Example : two sequences :
TCAGACGATTG
TCGGAGCTG
How can we get the best alignment ? There are several possibilities :
1. Reduce the number of mismatches :
TCAG-ACG-ATTG
|| | | | | | 0 mismatches 7 matches 6 gaps
TC-GGA-GC-T-G
2. Reduce the number of gaps :
TCAGACGATTG
|| || 5 mismatches 4 matches 2 gaps
TCGGAGCTG--
3. Reduce neither the number of gaps nor the number of mismatches :
TCAG-ACGATTG
|| | | | | 2 mismatches 6 matches 4 gaps
TC-GGA-GCTG-
4. Same as 3. but one base (or gap) moved :
TCAG-ACGATTG
|| | | | | | 1 mismatch 7 matches 4 gaps
TC-GGA-GCT-G
Which of these is now the best alignment ??
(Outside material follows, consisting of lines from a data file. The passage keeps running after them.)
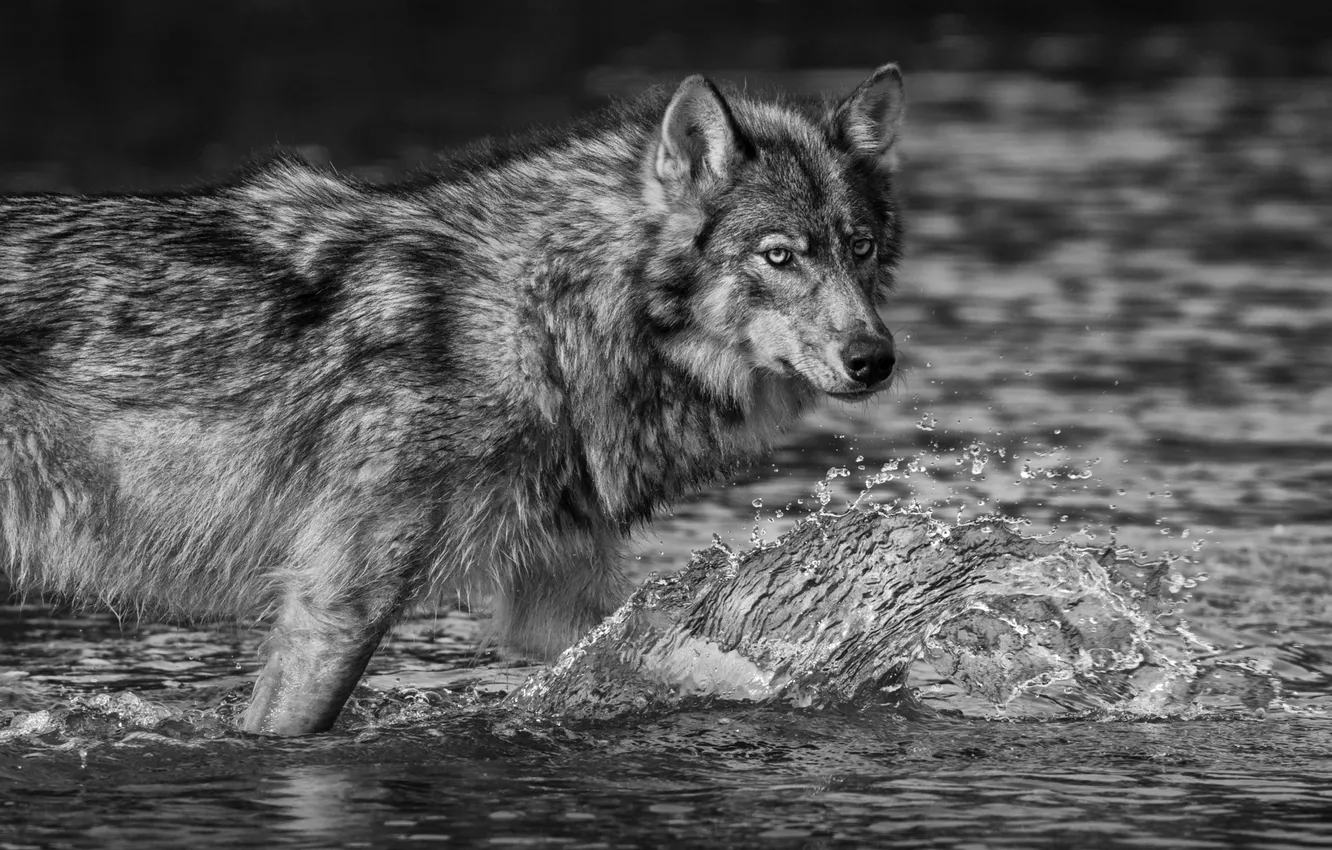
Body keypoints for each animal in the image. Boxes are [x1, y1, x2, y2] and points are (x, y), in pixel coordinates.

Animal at [0, 64, 905, 735]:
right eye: (780, 255)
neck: (540, 319)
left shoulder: (555, 600)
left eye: (859, 248)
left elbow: (724, 666)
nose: (876, 360)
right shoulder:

There are several alignment algorithms to choose the best alignment. Let's use a simple one in this example :
D = y + sum(wkzk)
with :
D = distance
y : number of mismatches
w : penalty for gaps of length k
z : number of gaps of length k
Take gap penalty for gap length 1 = 2
Take gap penalty for gap length 2 = 6 (short gaps occur more frequent than long gaps)
in 1. : 0 + {(2 x 6) + (6 x 0)} = 12
in 2. : 5 + {(2 x 0) + (6 x 1)} = 11
in 3. : 2 + {(2 x 4) + (6 x 0)} = 10
in 4. : 1 + {(2 x 4) + (6 x 0)} = 9
We choose alignment 4 because it has the minimum distance.